**The task**
Print the lines below, from the line containing "golpear violenta y repetidamente" up to and including the line containing "і перетворюються на", without changing them. Leave the pictures out of your answer.

^^^^^^^^^^^^^^^^

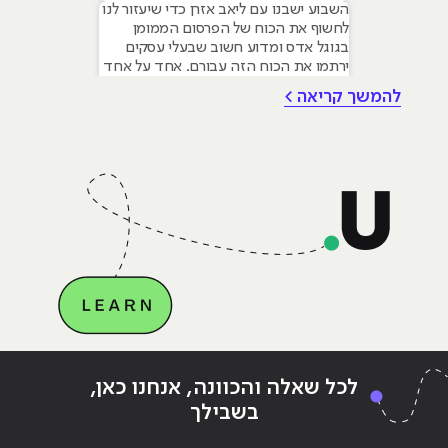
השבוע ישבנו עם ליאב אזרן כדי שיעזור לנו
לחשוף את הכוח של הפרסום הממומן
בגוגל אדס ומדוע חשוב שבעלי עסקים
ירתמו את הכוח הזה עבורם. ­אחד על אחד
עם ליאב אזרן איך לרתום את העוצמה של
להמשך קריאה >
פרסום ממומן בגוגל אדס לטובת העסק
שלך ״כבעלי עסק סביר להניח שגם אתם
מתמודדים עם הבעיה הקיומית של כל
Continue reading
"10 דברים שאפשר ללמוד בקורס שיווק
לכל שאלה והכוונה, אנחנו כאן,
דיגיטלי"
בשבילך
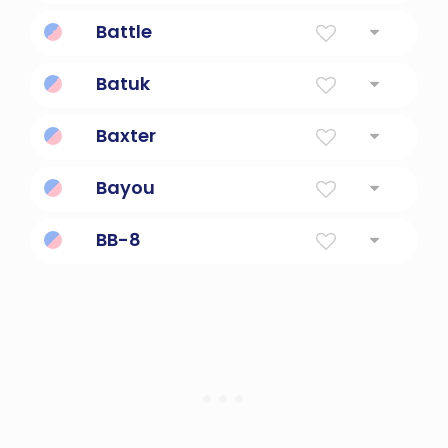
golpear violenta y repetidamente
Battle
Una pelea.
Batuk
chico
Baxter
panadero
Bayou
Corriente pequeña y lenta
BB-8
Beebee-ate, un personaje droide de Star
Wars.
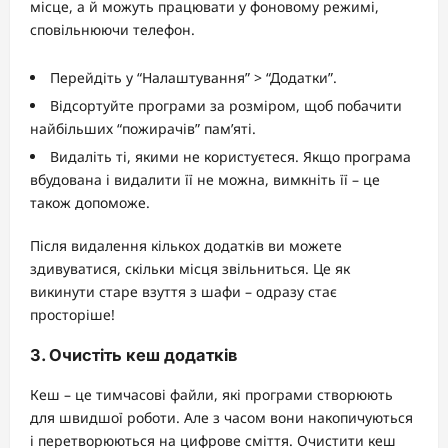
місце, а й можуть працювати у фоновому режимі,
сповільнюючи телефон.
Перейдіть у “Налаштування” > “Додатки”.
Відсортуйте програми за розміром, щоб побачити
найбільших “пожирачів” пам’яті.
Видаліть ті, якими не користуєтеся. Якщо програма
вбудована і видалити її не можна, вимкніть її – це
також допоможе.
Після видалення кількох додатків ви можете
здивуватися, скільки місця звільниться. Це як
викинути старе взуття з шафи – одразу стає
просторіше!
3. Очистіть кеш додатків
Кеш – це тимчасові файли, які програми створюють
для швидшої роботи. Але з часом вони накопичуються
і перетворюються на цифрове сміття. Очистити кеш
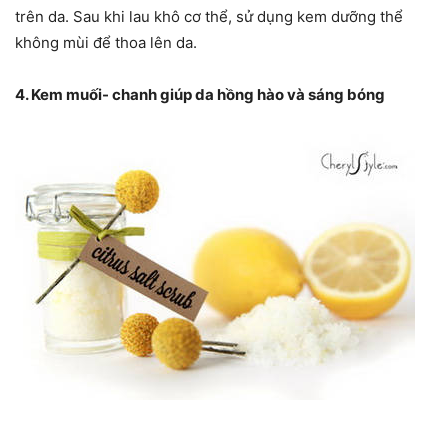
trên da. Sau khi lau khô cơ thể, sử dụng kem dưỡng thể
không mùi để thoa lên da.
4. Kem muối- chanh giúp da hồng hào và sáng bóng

^^^^^^^^^^^^^^^^

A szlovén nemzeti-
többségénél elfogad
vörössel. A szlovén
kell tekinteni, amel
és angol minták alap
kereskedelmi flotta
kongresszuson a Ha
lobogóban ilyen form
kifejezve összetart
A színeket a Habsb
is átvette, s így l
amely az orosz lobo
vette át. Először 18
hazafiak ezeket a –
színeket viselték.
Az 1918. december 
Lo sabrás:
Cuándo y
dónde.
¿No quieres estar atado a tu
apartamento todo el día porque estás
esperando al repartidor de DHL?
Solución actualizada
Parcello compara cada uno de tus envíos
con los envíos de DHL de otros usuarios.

^^^^^^^^^^^^^^^^

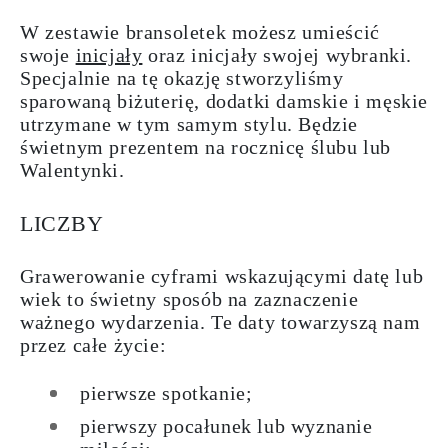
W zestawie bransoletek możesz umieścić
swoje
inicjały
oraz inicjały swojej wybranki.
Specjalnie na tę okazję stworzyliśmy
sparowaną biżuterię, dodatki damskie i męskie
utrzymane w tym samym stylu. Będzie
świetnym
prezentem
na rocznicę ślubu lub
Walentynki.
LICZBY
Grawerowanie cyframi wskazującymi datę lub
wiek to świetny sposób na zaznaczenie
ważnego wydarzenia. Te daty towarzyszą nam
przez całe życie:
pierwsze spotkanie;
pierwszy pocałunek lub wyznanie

^^^^^^^^^^^^^^^^

**Answer area**
golpear violenta y repetidamente
Battle
Una pelea.
Batuk
chico
Baxter
panadero
Bayou
Corriente pequeña y lenta
BB-8
Beebee-ate, un personaje droide de Star
Wars.
місце, а й можуть працювати у фоновому режимі,
сповільнюючи телефон.
Перейдіть у “Налаштування” > “Додатки”.
Відсортуйте програми за розміром, щоб побачити
найбільших “пожирачів” пам’яті.
Видаліть ті, якими не користуєтеся. Якщо програма
вбудована і видалити її не можна, вимкніть її – це
також допоможе.
Після видалення кількох додатків ви можете
здивуватися, скільки місця звільниться. Це як
викинути старе взуття з шафи – одразу стає
просторіше!
3. Очистіть кеш додатків
Кеш – це тимчасові файли, які програми створюють
для швидшої роботи. Але з часом вони накопичуються
і перетворюються на цифрове сміття. Очистити кеш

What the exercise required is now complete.